When we talk about things, says
Peace Research Institute Oslo (PRIO) researcher
Henrik Syse, we can talk about them
normatively or
descriptively.
When we talk about the normative (also known as the prescriptive) aspect of something, we're talking about something as it
ought to be. Speaking descriptively, on the other hand, is more about describing how something
is rather than
how it could or should be.
Ethics, understandably, is a normative conversation.
Thomas Hobbes is a think often discussed when it comes to society and conflict, mostly because of his contribution to political science in the book
The Leviathan. The Leviathan in question is an absolute monarch, and Hobbes thought we need one because human nature, without an authority to keep us in line, tends to fall back to a chaotic, violent state of nature. We need to be controlled if we don't want to live in chaos. And so, on the topic of war and international peace, he says that we can have domestic peace, because at the head of the country is a powerful Leviathan. But we can't have world peace because we don't have a big enough Leviathan, or at least not yet.
Immanuel Kant, coming after him, argued that peace is possible on the basis of norms that everyone would be counted on to respect. He criticizes Hobbes for living in a non-ethical world, one where ethics is only a set of rules that we can agree on (or be forced to accept). In this worldview, that there's nothing we can appeal to. But Kant looked to the medieval philosopher Thomas Aquinas (Dominican monk, long dead) in his description of a 'moral law', similar to the religious concept of natural law. It's something that can be appealed to beyond ourselves, which the American Declaration of Independence called inherent dignity, a force that is thought ot maintain its integrity even in the face of the Holocaust or atomic bombs.
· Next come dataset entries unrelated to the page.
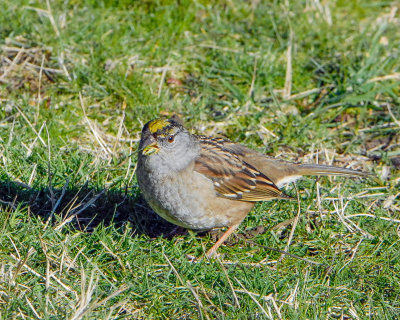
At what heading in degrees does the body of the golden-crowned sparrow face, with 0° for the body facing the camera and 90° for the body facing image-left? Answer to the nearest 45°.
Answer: approximately 45°
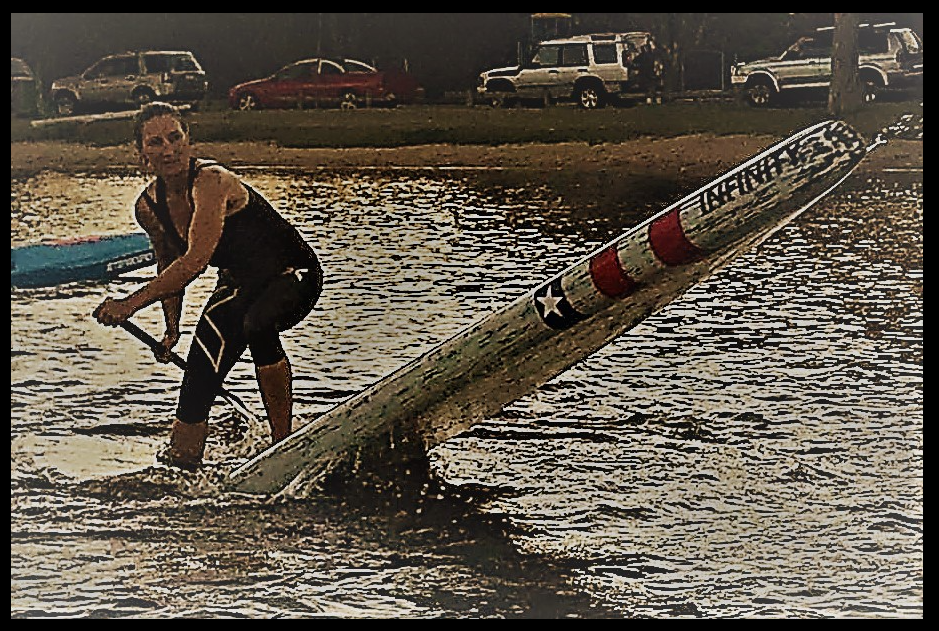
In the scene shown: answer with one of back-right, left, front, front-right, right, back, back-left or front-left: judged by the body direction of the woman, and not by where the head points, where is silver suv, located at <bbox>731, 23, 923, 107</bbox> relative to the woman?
back-left

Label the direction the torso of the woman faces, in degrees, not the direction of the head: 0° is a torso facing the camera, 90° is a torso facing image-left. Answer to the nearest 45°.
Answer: approximately 45°

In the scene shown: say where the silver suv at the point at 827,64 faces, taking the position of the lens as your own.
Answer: facing to the left of the viewer

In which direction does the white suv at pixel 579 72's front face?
to the viewer's left

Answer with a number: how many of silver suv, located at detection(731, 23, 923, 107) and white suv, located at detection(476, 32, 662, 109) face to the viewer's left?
2

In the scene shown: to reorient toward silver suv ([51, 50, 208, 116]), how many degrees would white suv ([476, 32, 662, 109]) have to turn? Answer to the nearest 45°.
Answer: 0° — it already faces it

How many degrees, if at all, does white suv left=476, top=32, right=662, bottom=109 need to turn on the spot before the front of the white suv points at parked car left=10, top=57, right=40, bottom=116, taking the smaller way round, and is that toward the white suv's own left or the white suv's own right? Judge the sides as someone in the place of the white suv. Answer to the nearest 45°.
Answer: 0° — it already faces it

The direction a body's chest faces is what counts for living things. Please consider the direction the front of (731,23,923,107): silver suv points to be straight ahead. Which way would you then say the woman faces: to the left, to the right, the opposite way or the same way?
to the left
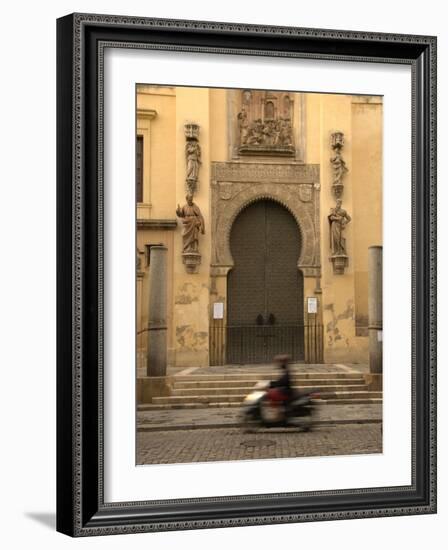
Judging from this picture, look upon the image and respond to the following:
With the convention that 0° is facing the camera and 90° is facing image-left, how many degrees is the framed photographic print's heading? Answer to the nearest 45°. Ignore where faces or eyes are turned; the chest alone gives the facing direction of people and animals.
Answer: approximately 315°
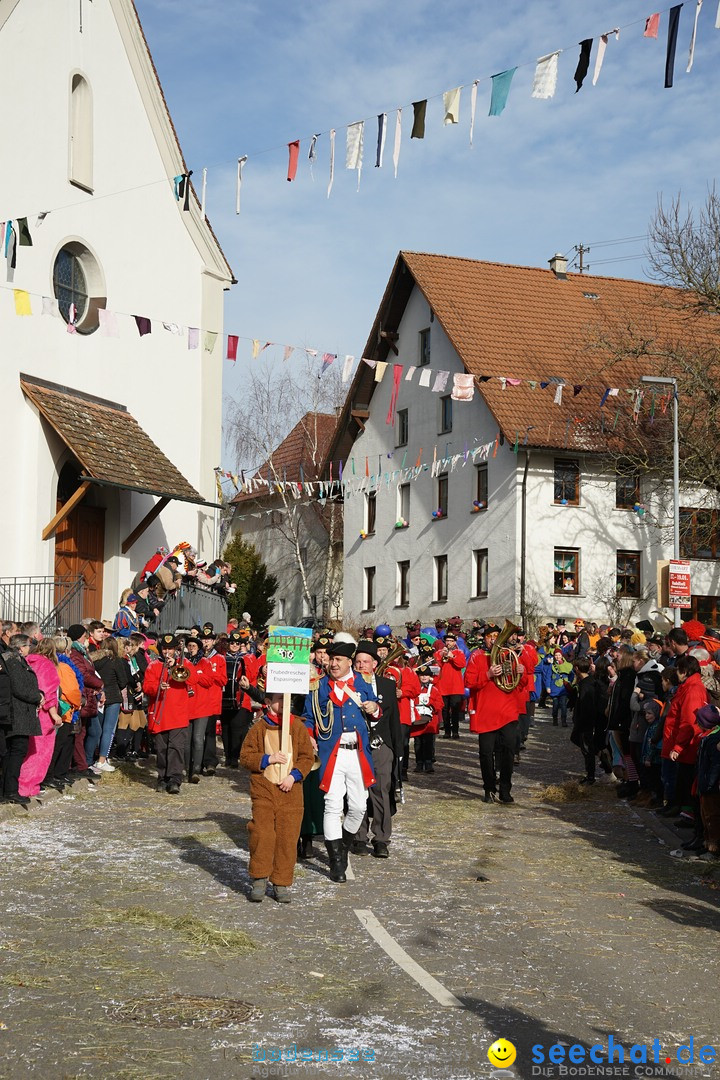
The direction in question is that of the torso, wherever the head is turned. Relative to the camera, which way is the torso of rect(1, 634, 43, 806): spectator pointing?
to the viewer's right

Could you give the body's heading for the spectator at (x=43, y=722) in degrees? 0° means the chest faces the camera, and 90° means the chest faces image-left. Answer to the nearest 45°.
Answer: approximately 270°

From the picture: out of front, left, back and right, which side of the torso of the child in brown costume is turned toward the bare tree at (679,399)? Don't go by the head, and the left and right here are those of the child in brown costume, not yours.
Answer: back

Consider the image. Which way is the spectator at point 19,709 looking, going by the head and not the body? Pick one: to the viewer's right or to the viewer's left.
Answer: to the viewer's right

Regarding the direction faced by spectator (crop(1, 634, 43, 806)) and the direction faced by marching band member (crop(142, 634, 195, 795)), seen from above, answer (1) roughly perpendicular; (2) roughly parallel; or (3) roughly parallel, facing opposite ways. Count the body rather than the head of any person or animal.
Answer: roughly perpendicular

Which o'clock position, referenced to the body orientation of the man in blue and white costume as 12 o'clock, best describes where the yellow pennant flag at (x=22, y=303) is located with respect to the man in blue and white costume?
The yellow pennant flag is roughly at 5 o'clock from the man in blue and white costume.
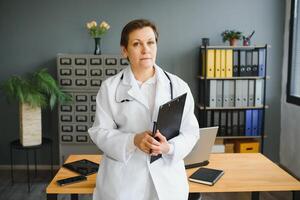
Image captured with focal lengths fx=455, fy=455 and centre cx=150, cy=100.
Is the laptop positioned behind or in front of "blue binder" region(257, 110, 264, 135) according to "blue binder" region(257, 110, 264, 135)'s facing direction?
in front

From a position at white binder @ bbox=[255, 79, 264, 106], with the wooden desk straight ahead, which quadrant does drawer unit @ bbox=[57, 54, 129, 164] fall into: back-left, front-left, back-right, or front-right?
front-right

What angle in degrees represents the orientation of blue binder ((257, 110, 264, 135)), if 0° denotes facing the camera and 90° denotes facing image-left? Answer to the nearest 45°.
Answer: approximately 0°

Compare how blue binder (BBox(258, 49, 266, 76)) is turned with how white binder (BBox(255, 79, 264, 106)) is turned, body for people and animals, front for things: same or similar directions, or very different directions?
same or similar directions

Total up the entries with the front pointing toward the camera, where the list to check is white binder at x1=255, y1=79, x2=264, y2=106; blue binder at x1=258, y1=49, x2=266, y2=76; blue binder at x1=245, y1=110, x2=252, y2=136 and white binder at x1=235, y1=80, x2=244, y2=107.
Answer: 4

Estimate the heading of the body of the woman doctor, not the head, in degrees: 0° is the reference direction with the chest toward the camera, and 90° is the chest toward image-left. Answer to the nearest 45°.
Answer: approximately 0°

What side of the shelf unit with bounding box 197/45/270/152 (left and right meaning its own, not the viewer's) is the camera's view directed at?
front

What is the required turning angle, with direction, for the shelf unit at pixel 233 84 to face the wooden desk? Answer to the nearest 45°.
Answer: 0° — it already faces it

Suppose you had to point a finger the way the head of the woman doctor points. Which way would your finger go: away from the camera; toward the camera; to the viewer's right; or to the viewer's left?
toward the camera

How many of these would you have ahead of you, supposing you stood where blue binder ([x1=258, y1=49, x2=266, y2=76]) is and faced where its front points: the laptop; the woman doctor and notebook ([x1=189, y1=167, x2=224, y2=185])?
3

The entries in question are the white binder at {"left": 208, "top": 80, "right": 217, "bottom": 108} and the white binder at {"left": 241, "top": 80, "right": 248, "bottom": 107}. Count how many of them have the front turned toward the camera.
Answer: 2

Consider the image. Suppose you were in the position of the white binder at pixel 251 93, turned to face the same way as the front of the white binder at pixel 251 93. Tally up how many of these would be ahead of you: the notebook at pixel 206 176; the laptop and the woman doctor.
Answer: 3

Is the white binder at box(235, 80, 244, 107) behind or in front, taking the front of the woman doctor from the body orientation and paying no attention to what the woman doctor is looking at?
behind
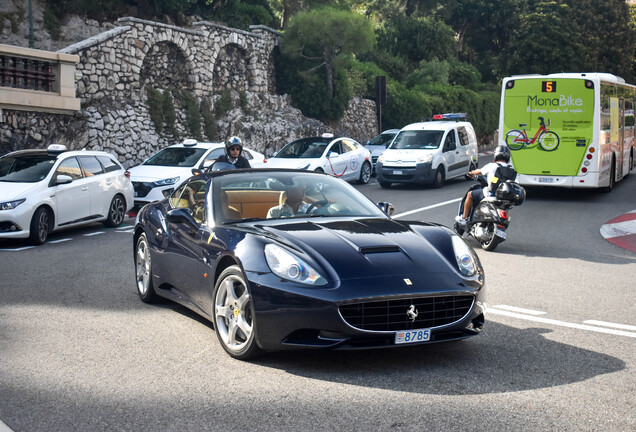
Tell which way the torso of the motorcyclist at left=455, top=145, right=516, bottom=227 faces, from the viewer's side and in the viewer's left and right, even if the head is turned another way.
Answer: facing away from the viewer and to the left of the viewer

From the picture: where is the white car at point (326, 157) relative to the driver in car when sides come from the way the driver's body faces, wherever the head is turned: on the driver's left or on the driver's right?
on the driver's left

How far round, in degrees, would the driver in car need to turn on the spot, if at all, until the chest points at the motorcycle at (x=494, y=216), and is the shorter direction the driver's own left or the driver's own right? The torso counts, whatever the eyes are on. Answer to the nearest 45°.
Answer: approximately 90° to the driver's own left

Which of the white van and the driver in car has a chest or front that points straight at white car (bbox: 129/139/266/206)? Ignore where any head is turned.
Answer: the white van

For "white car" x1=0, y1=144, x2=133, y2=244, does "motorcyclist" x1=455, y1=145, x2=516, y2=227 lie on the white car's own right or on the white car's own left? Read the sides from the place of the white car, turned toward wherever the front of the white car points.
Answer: on the white car's own left

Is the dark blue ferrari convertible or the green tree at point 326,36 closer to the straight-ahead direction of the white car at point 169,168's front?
the dark blue ferrari convertible

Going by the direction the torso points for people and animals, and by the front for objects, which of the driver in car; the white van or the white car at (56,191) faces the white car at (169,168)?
the white van

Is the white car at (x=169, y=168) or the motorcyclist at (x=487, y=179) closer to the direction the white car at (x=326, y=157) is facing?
the white car

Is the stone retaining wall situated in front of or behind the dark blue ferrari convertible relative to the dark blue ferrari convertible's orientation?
behind

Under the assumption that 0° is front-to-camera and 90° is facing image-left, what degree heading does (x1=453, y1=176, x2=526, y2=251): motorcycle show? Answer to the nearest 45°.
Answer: approximately 135°

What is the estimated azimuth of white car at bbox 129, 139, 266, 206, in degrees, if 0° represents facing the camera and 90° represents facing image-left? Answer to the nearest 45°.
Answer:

But dignity can't be quantified, not really. And when we try to make abstract qualities like this a basis for international law and peace, it can get problematic. Some argue against the idea of international law, saying that while domestic laws are possible you can't enforce them on international affairs because they're all about territory, power and solving our differences by war. You can only influence other states using your will, power and guile. This line of thought is one aligned with something called
political realism, which emphasizes the state and its capacities.
But skepticism about an international order goes further back than Hobbes: Dante, the poet of Inferno fame, describes the only way we can achieve it is through a one-world government.